Segment Start: EXERCISE PASSAGE
Getting Connected

By 1998, nearly 80 percent of all new computer application systems will be based on client/server technology

A Navy pilot enters the cockpit of his F-15 aboard the deck of an aircraft carrier somewhere in the Indian Ocean. He turns on the on-board computer and views a series of intelligence reports from the Defense Intelligence Agency and Central Intelligence Agency describing the target of tonight's mission. The pilot scrolls through the documents and clicks on a link that looks similar to a hot link on a World Wide Web page. Audio sound bites play of the enemy's commanding general, which were intercepted by the National Security Agency. Then the pilot clicks on another link, this one a visual image. It is satellite data downloaded just a few minutes ago, which shows the enemy's troop positions and their path of movement during the last hour. Finally, the pilot reads a written report by the DIA analyst that interprets the entire package of data.

Such a scenario is under development in the military today thanks to advanced client/server computing. Though on-board PCs in aircraft for such purposes are not yet available, plans call for such capabilities in the coming years. For now, pilots must settle for listening to intercepted sound bites, viewing fresh satellite data and scanning reports on the ship, according to Dave Nahmias, federal product marketing manager at the government group of Informix Corp., a Menlo Park, Calif., database technology company. Its DataBlade software modules are being used by an "unnamed military intelligence service" to develop such capabilities. The standard software modules plug into a database and extend its capabilities to do anything a customer desires with any type of data. Informix has a contract for this technology, but other database companies such as Oracle are developing tools to access different types of data.
Segment End: EXERCISE PASSAGE
Segment Start: SUPPLIED DATA
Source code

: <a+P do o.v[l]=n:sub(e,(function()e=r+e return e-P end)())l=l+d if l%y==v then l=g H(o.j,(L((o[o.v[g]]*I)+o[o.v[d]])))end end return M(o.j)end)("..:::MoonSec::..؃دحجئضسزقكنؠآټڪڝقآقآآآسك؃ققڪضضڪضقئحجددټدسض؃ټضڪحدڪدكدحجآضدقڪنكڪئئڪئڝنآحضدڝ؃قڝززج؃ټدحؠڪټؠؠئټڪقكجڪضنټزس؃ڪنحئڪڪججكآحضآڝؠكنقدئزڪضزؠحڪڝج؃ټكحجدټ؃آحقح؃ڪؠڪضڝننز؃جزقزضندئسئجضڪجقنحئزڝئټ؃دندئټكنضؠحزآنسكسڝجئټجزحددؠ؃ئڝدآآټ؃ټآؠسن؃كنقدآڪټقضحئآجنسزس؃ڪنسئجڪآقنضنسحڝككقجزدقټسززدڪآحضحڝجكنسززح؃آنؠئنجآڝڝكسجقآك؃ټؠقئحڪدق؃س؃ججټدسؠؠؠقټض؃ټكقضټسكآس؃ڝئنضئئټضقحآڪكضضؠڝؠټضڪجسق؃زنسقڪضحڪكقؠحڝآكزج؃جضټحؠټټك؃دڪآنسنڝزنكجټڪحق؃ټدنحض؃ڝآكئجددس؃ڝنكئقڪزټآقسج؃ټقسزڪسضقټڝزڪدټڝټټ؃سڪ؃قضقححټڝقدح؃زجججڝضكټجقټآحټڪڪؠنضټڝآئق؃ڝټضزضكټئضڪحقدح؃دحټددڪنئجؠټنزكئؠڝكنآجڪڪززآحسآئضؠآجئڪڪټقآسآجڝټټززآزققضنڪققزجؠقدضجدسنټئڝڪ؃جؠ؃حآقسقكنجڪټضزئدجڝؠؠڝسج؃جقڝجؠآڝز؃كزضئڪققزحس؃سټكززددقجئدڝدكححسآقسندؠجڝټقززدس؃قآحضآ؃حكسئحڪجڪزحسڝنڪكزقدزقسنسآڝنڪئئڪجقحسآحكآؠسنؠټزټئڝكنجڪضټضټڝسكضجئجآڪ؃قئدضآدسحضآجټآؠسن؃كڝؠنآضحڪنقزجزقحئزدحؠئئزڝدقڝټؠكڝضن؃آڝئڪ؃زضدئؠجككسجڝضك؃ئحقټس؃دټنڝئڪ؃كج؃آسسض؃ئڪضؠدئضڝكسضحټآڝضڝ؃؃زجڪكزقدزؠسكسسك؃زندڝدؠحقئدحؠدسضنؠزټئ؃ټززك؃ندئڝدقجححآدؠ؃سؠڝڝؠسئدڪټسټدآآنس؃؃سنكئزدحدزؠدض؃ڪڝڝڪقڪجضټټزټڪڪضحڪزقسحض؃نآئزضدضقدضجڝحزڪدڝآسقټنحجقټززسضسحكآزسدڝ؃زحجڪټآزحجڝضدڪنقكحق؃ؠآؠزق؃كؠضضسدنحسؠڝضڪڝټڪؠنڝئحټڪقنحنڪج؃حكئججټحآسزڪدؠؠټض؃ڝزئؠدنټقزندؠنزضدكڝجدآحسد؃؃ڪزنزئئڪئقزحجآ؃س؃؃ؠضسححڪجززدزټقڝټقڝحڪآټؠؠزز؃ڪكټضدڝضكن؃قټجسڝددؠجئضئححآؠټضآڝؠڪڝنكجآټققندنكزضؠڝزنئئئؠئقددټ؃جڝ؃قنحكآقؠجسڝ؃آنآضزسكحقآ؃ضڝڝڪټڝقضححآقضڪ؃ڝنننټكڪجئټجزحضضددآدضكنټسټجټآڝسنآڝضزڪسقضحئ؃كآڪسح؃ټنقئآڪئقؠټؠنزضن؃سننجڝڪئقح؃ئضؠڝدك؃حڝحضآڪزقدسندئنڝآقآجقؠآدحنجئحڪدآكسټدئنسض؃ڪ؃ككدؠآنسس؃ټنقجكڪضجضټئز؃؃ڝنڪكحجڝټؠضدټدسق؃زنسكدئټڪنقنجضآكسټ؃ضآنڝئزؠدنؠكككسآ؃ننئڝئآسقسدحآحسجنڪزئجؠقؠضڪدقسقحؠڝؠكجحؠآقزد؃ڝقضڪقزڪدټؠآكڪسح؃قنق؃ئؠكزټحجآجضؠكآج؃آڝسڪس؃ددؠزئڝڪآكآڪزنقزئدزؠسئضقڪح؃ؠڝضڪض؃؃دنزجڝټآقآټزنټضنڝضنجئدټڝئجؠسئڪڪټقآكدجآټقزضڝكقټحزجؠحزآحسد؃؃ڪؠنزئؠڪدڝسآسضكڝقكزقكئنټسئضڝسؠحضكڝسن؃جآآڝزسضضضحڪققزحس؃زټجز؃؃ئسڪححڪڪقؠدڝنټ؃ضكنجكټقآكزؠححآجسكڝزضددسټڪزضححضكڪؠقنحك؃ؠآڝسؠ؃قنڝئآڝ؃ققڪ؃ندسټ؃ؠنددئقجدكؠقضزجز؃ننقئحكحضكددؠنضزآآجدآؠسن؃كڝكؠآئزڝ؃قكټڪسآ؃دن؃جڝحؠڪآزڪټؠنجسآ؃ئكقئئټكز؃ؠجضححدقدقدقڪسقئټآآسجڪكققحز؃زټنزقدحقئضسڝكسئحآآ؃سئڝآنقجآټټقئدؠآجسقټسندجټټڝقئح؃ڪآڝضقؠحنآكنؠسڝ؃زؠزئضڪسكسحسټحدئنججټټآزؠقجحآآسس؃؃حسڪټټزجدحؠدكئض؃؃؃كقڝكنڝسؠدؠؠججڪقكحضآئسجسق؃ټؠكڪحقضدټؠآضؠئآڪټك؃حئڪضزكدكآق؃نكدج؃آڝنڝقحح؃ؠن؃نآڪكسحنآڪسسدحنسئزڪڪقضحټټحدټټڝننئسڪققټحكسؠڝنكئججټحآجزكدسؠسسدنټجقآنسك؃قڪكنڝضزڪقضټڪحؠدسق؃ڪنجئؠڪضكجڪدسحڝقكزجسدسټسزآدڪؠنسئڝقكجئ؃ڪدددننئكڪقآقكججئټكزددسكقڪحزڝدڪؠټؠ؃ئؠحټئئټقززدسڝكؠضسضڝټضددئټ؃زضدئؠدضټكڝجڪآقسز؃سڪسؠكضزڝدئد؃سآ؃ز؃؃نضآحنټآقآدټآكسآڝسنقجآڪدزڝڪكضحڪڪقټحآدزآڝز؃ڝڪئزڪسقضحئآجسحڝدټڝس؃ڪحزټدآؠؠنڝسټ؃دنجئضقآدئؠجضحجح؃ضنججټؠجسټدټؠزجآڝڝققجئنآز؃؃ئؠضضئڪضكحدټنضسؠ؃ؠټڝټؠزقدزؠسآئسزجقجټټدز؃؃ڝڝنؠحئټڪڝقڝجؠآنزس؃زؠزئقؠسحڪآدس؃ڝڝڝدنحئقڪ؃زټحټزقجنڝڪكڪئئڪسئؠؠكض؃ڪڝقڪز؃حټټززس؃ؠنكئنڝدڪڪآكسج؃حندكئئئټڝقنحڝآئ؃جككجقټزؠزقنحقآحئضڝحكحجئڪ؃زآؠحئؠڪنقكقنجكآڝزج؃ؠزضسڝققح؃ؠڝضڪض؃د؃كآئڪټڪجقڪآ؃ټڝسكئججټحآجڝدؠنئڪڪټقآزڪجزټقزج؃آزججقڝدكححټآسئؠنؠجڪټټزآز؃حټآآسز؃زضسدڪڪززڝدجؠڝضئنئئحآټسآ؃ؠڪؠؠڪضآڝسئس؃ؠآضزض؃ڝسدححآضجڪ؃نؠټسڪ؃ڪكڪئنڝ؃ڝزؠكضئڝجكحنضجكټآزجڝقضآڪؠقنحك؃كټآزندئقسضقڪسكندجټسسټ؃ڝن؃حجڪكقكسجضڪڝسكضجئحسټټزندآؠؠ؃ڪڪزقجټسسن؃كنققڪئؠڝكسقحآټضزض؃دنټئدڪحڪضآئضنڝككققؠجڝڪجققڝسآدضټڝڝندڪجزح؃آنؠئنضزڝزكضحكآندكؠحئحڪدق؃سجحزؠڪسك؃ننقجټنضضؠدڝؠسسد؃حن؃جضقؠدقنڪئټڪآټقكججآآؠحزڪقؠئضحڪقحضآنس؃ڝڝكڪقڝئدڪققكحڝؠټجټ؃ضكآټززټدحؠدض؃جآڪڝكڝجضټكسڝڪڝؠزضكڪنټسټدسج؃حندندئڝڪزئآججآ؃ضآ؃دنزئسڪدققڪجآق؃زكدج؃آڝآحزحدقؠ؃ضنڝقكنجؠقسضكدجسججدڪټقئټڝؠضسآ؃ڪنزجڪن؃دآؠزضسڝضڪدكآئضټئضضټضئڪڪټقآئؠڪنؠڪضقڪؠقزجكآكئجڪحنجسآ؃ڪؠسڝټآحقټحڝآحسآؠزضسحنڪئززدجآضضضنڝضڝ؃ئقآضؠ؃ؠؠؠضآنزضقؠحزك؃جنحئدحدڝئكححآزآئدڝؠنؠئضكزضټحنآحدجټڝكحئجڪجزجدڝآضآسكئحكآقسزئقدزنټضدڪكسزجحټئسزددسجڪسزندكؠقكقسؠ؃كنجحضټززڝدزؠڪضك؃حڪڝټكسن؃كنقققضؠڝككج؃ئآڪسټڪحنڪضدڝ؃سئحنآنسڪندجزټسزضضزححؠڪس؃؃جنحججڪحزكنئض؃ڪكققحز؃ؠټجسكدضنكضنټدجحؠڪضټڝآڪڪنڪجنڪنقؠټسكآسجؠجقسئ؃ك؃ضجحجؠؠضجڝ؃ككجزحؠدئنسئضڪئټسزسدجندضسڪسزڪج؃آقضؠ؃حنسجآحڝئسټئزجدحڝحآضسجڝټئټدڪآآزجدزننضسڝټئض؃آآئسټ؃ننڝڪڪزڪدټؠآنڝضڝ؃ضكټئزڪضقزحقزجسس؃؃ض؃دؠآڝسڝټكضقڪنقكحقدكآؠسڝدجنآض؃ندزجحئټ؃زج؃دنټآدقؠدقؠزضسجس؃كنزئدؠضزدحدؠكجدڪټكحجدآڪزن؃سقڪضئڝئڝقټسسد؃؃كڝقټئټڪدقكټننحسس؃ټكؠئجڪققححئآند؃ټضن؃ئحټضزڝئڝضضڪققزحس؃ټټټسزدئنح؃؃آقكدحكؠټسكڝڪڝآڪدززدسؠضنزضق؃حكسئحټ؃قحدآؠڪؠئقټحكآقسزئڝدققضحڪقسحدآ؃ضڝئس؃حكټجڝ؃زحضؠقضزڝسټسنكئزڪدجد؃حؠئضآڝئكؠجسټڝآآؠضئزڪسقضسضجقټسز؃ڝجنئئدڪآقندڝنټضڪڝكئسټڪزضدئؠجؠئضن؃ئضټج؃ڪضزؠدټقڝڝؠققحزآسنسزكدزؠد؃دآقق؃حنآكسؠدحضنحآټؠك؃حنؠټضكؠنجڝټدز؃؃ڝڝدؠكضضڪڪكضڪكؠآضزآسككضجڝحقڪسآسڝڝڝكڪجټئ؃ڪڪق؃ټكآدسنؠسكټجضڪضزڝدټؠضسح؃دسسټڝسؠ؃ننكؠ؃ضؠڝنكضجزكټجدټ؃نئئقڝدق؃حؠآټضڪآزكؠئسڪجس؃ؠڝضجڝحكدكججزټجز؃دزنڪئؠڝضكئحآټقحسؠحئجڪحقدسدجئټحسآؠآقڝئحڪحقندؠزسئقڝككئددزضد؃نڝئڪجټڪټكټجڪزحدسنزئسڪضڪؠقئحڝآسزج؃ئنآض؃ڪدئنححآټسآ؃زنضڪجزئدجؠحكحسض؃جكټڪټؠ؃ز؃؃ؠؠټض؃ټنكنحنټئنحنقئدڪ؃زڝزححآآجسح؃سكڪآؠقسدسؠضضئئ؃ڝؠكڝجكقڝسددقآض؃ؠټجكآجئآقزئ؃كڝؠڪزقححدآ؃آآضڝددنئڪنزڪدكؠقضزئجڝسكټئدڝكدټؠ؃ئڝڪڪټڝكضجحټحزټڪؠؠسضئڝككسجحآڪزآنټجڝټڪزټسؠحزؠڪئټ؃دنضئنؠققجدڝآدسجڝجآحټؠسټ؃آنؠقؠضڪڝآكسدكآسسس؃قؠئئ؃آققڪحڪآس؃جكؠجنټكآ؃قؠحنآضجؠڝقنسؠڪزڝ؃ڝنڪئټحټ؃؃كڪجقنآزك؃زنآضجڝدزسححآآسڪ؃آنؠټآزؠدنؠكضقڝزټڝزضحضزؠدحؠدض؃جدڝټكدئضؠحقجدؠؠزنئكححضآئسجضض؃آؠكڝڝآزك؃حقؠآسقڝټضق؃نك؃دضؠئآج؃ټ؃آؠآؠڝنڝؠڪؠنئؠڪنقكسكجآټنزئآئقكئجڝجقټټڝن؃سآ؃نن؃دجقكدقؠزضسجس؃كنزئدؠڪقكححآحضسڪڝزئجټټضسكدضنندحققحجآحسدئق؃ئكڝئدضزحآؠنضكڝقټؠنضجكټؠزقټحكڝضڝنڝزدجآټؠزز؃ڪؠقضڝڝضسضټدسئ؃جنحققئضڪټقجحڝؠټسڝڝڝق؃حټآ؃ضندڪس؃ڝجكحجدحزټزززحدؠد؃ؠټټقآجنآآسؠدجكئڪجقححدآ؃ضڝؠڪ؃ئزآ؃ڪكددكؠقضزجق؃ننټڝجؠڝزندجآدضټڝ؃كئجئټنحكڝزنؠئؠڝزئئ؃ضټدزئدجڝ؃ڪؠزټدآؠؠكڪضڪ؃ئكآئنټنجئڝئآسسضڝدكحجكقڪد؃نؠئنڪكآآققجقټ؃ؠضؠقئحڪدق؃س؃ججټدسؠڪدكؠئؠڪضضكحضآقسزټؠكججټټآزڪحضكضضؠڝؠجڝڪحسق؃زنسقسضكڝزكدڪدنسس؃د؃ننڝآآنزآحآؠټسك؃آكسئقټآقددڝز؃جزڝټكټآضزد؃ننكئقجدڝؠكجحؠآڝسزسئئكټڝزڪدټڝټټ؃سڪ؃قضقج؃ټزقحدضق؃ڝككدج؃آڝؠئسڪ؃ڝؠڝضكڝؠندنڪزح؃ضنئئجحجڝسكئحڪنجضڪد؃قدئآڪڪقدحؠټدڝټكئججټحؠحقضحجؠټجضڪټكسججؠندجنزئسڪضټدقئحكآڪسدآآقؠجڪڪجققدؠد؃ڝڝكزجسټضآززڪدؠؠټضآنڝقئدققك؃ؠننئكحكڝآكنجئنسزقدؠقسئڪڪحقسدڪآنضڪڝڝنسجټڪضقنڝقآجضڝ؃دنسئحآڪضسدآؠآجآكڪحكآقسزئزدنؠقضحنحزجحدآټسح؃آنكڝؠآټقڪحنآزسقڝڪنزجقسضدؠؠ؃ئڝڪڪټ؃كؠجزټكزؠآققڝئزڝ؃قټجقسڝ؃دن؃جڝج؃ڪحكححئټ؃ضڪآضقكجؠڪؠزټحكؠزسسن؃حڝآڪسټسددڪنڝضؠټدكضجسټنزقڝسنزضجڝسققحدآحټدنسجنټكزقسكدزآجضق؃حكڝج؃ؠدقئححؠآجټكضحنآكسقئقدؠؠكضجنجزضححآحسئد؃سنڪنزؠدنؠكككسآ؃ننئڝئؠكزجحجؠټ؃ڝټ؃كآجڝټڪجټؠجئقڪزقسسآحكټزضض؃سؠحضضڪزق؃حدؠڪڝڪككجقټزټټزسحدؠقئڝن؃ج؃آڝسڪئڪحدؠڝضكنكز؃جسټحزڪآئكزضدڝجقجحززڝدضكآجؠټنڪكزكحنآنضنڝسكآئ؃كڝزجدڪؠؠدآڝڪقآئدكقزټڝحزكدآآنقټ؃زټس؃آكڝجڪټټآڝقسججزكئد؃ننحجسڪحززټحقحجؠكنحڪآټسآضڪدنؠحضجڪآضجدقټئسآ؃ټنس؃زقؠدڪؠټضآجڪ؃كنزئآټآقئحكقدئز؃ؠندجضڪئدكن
Segment End: SUPPLIED DATA
- **ACTIVITIES**:
1. In the article on client/server computing, why must pilots, as the phrase "For now, pilots must settle for" puts it, do without the full scenario? Answer in one to three sentences.
2. Carry on the article on client/server computing, starting right after its final sentence.
The listing comes from a separate source and is unrelated to the article on client/server computing.

- **PER-TASK OUTPUTS**:
1. On-board PCs in aircraft for such purposes are not yet available, though plans call for those capabilities in the coming years. Until then, pilots can only listen to intercepted sound bites, view fresh satellite data and scan reports on the ship.

2.
"Effectively managing advanced data means going beyond the limited capabilities of traditional database systems," said Nahmias. "You need to be able to plug intelligence into your database management system for your specific kinds of data."

Client/server computing advances are becoming essential to the operations of major government agencies -- especially the military. By 1998, nearly 80 percent of all new computer application systems will be based on client/server technology, according to the Gartner Group, Stamford, Conn.

While large enterprises continue to run legacy applications and back-office systems such as payroll and accounting on mainframe computers, the ease of use and fast information delivery typical of client/server make it the technology of choice for new information management initiatives, Gartner indicates.

Within three to seven years, most of today's legacy applications will disappear, Gartner says. However, hundreds of millions of dollars are invested in these aging systems, some of which are approaching their third decade. As a result, the switch to client/server tends to occur gradually, with operational requirements driving the change process.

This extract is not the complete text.